“What is wrong with you?” Aodhan bit out, all bright light ablaze with emotion. “Why are you so angry? You’ve been angry since the moment you landed, and we both know it, so don’t you try to deny it.”
Illium wasn’t about to beg for attention, not from anyone—and especially not from Aodhan, at whose side he’d stood through thick and thin, pain and hope. But neither was he about to allow his friend to pin the current fucked-up state of their relationship on him.

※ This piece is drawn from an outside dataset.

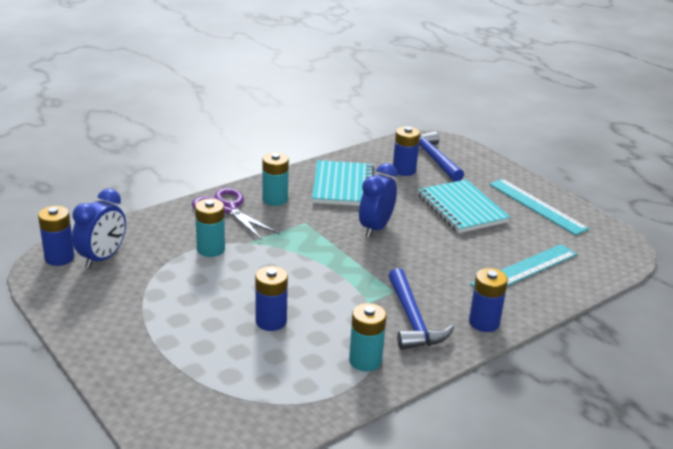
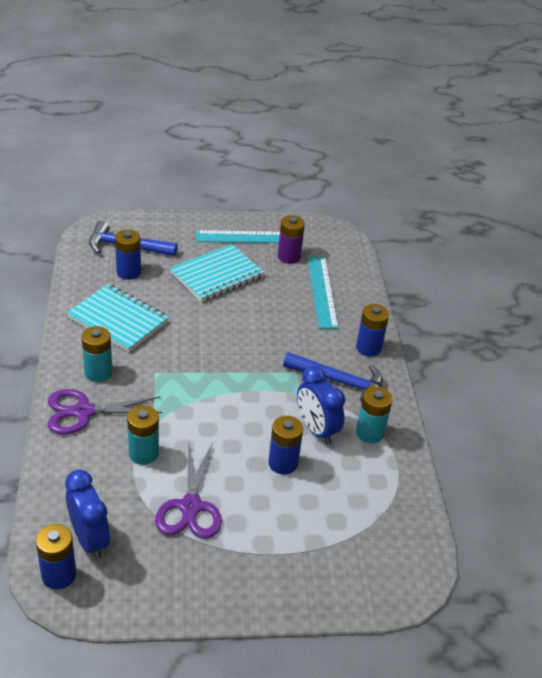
camera: 60 degrees left, 10 degrees up
blue clock [359,163,397,237] -> blue clock moved to [297,366,345,444]
turquoise notebook [417,179,510,233] -> turquoise notebook turned 45 degrees counterclockwise [170,244,264,302]
none -> purple scissors [155,442,222,539]
none -> purple battery [278,215,305,264]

“You’re interested in how I’m doing all of a sudden? Funny, when you were fine ignoring me for an entire year. Guess you forgot how to write letters or make phone calls.” He slapped his forehead. “Oh, my bad, you didn’t forget. I just didn’t make your list.” Then, despite his urge to touch Aodhan, even if it was to shove him away, he stepped back. “I’m giving it to you—the distance you made it clear you wanted. Now get the hell out of my face so I can finish making my food.”
* * *
*
Excuses flittered through Aodhan’s mind, some of them even believable, but he brushed them all aside, his skin hot. He had frozen Illium out over the past months. It had been a self-protective act driven by angry desperation—and it had been a cowardly thing that shamed him.
“You don’t let go, Blue,” he found himself admitting, anguish in his voice. “You hold on so tight that I couldn’t breathe.”
Illium’s face went pale, the spark fading from his eyes as he dropped the red pepper he’d been holding onto the chopping board. “You really do see me as a cage.”
The whispered words hit Aodhan like a blow to the solar plexus. “No! No!” He went to grab Illium’s shoulders, but the other man stumbled back, his legendary grace nowhere in evidence and his hand clutching at the counter to his left to maintain balance.
“Shit.” Aodhan spun to slam his hands down on the counter. “You kept looking after me.” He glanced at Illium to see incomprehension on his face. “I needed looking after for a long time, I’ll accept that.”
He hated what he’d allowed himself to become in those years after his capture, hated it, and he’d finally taken responsibility for his actions. Only, Blue refused to see that. “But I don’t need that kind of care anymore,” he bit out. “I’m a warrior angel you trust to watch your back in any battle, but in anything else? You second-guess me, try to double-check my instincts, attempt to wrap me up in cotton wool.”
“Looking after you is a crime now?” Illium snapped, his hand fisted on the counter, and his wings bunched in.
It devastated Aodhan to hurt Illium, but they had to lance this boil, clear the slow-acting poison of it. “Remember that fight we had—I had information about the Luminata through my contacts, and you came down on me like a ton of bricks.”
Aodhan could still remember the rage that had scalded him in the aftermath. “As if I was still that broken angel in the infirmary, unable to defend myself, my mind so wounded that I was nothing but prey.”
Illium swallowed, his gaze bruised—but the spark, it had reignited. “Do you know how hard it was for me to watch you fight your way back to yourself?” Raw emotion in every word. “Now you’re pissed at me for being protective?”
“Yes.” Aodhan wasn’t going to back off, not on this point. “If you want us to stay friends, you can’t pull the protective shit, Blue. I don’t have the capacity to deal with it anymore.” It was as if he’d woken out of a long sleep and any hint of being coddled or protected enraged him. “It reminds me of who I was for a long time—and I fucking hate that pathetic creature!”
Eyes afire, Illium stepped closer. “Don’t you dare talk about yourself that way!” He scowled, no longer in any way distant now that he was defending Aodhan. “You survived an evil that would’ve killed other angels!”
Aodhan had been told that over and over, and it made no difference. “I let those bastards scar me to the point that I put myself in a cage.” He slammed a fist against his chest, his anger a hot, hard thing that cut. “But I’ve broken free at last—and I won’t let anyone else put me back in a box. Any fucking kind of a box.”
Illium folded his arms, his biceps flexing. “Caring for you enough to look out for you isn’t trying to control you,” he argued, red slashes of color on his cheekbones. “It’s what normal people do for those they love.”